September arrives and with it the final chapter in this year's season at Shakespeare's Globe. Like many closing thoughts in a literary work, this play should have had the ingredients to have us gagging for more, but strangely it fell rather flat.

The main culprit for the lack of lustre in 'Liberty' is largely to be found in the lengthy opening scene - a picnic - where we're introduced to the main characters. Unfortunately, this rambling introduction felt interminably long and unnecessary, and after that it was largely an uphill struggle to completely engage the audience.

'Liberty' is set in the early years of the French Revolution (1789–1799) when ideals such as freedom, equality and fraternity briefly held the political stage. It is based on the novel 'Les Dieux ont soif' (The Gods are Thirsty) written in the early twentieth century by Anatole France. In general, the play seems fairly faithful to the historical events - though I do not claim to be anything like an expert on this tumultuous period in France.

The play focuses on a group of friends headed-up by Gamelin (David Sturzaker) who's a fervently idealistic young artist. However, when he's appointed as a magistrate, his life takes a sudden and irreversible turn as power changes idealism into cruelty. One-by-one Gamelin's friends all fall foul of the authorities during a reign of terror that leads to many people being summarily executed by the guillotine on charges that could be proved merely on 'moral' grounds rather than factual evidence.

David Sturzaker provides a youthful and handsome lead as Evariste Gamelin. Sturzaker should be comfortable at the Globe since he's already been in a handful of Shakespearian productions there. And he copes well with the role, though I don't think we really got the true sense of a man making the nasty transformation from caring idealist to 'hanging judge' even if he did persuade us of his increasing obsession.

Glyn Maxwell's script is written in verse, though thankfully not the rhyming variety. However, it lacks the ability to move us significantly or to convey the sense of real terror that infected post-revolutionary France. There are snippets of humour, for example a rather in-joke about 'The National' being closed down, but it's certainly not a play with many laughs.

Given the turbulent nature of the period and the fast-moving chain of events that followed from the French Revolution, it's surprising that this play didn't have us on the edge of our seats - or benches - for the duration. But it didn't. At a little short of 3 hours, there was enough time to do justice to the subject, but I suspect it needed a bigger company and different characters to make it really work. And, indeed, it might well have been better if pruned, particularly the opening scene which almost had me 'nodding off' in spite of the chilly breeze.

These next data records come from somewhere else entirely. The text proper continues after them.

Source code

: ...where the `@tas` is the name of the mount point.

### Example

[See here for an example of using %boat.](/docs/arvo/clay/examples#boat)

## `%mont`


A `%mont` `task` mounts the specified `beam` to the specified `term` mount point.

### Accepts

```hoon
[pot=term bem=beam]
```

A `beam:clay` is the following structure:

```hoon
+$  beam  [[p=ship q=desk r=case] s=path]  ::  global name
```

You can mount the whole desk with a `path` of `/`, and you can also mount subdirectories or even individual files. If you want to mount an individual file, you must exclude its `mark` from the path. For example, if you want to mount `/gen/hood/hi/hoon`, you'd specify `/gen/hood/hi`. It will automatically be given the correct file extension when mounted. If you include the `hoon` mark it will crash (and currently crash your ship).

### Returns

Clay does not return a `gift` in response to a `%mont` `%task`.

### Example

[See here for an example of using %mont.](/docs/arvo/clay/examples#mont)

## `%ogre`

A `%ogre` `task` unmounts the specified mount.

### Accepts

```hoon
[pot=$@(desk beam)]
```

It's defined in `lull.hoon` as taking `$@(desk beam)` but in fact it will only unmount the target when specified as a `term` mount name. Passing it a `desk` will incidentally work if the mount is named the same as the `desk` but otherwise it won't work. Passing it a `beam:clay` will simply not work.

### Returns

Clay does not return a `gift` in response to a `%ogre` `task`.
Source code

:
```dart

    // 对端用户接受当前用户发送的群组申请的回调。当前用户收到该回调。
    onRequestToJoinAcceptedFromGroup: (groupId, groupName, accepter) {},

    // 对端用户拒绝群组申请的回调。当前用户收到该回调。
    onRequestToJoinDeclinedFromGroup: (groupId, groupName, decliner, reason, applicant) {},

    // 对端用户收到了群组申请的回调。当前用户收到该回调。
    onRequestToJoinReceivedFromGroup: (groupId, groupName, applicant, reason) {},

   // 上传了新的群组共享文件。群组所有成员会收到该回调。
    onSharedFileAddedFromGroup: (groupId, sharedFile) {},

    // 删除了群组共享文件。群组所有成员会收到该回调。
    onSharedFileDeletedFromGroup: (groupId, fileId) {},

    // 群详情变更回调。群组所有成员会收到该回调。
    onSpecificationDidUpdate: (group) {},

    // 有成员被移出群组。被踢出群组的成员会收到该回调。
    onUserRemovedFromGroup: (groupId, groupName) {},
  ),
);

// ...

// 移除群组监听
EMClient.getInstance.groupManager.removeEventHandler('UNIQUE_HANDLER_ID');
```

The Globe hasn't quite got to grips yet with new, historical plays. Last year, it presented 'We The People', about the American constitution. That play had a very large cast, but was hampered by the repetitive voting which formed the central core of the piece and induced instant coma. In contrast, 'Liberty' has a relatively small cast, but would have benefited from a much bigger one. Interestingly, there's a description in the programme for 'Liberty' of the revolutionary dance, the Carmagnole, taken from Dickens' 'Tale of Two Cities'. Comparing that description with 'Liberty' is like comparing chalk with cheese. 'Liberty' never gets close to the unrestrained terror that Dickens' description of the Carmangole embodies, and which must have been the central experience for the population of the time. Now I'm not for unrestrained blood and gore just for the sake of it, but here there was just insufficient realism. For example, when prisoners appeared from below stage, they seemed as though they'd just been kitted-out from a jumble sale rather than having been languishing in a dirty, rat-infested prison – their costumes were just too clean.

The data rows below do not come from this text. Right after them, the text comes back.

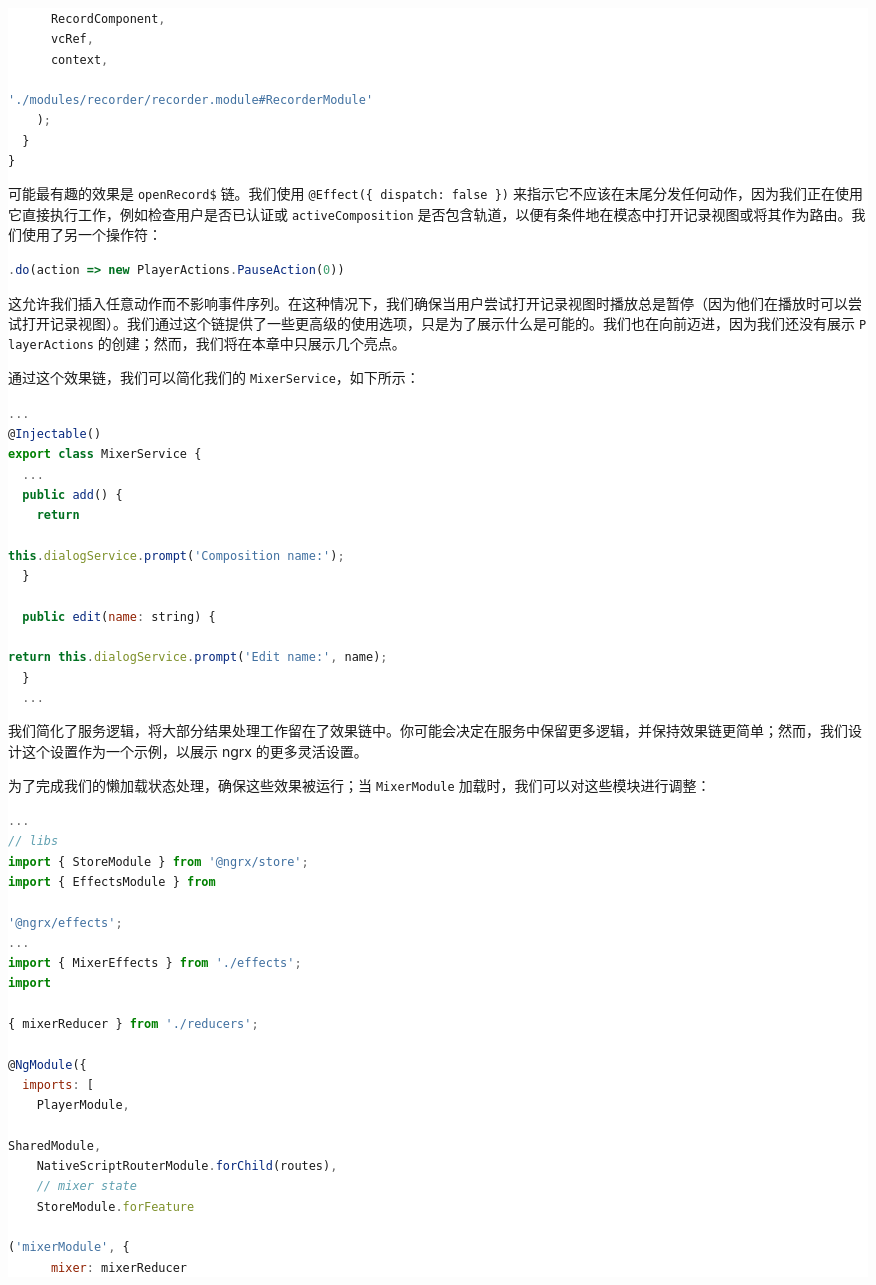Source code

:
 ```js
      RecordComponent,
      vcRef,
      context,

'./modules/recorder/recorder.module#RecorderModule'
    );
  }
}
```

可能最有趣的效果是 `openRecord$` 链。我们使用 `@Effect({ dispatch: false })` 来指示它不应该在末尾分发任何动作，因为我们正在使用它直接执行工作，例如检查用户是否已认证或 `activeComposition` 是否包含轨道，以便有条件地在模态中打开记录视图或将其作为路由。我们使用了另一个操作符：

```js
.do(action => new PlayerActions.PauseAction(0))
```

这允许我们插入任意动作而不影响事件序列。在这种情况下，我们确保当用户尝试打开记录视图时播放总是暂停（因为他们在播放时可以尝试打开记录视图）。我们通过这个链提供了一些更高级的使用选项，只是为了展示什么是可能的。我们也在向前迈进，因为我们还没有展示 `PlayerActions` 的创建；然而，我们将在本章中只展示几个亮点。

通过这个效果链，我们可以简化我们的 `MixerService`，如下所示：

```js
...
@Injectable()
export class MixerService {
  ...
  public add() {
    return 

this.dialogService.prompt('Composition name:');
  }

  public edit(name: string) {

return this.dialogService.prompt('Edit name:', name);
  }
  ...
```

我们简化了服务逻辑，将大部分结果处理工作留在了效果链中。你可能会决定在服务中保留更多逻辑，并保持效果链更简单；然而，我们设计这个设置作为一个示例，以展示 ngrx 的更多灵活设置。

为了完成我们的懒加载状态处理，确保这些效果被运行；当 `MixerModule` 加载时，我们可以对这些模块进行调整：

```js
...
// libs
import { StoreModule } from '@ngrx/store';
import { EffectsModule } from 

'@ngrx/effects';
...
import { MixerEffects } from './effects';
import 

{ mixerReducer } from './reducers';

@NgModule({
  imports: [
    PlayerModule,

SharedModule,
    NativeScriptRouterModule.forChild(routes),
    // mixer state
    StoreModule.forFeature

('mixerModule', {
      mixer: mixerReducer
```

The audience – a little on the thin side on a chilly September evening – seemed rather muted and underwhelmed. This is not the norm for this venue, where audiences are generally highly receptive and enthusiastic. Of course, this was a more serious play, but I sensed that many of those challenging their endurance by standing in the yard were not entirely certain what was going on, and expected something very different.

Overall, though, the Globe's Totus Mundus season has been extremely enjoyable and watchable, with a variety that has to be both welcomed and applauded. It's just a pity that it had to end with what turned out to be something of a whimper rather than a roar.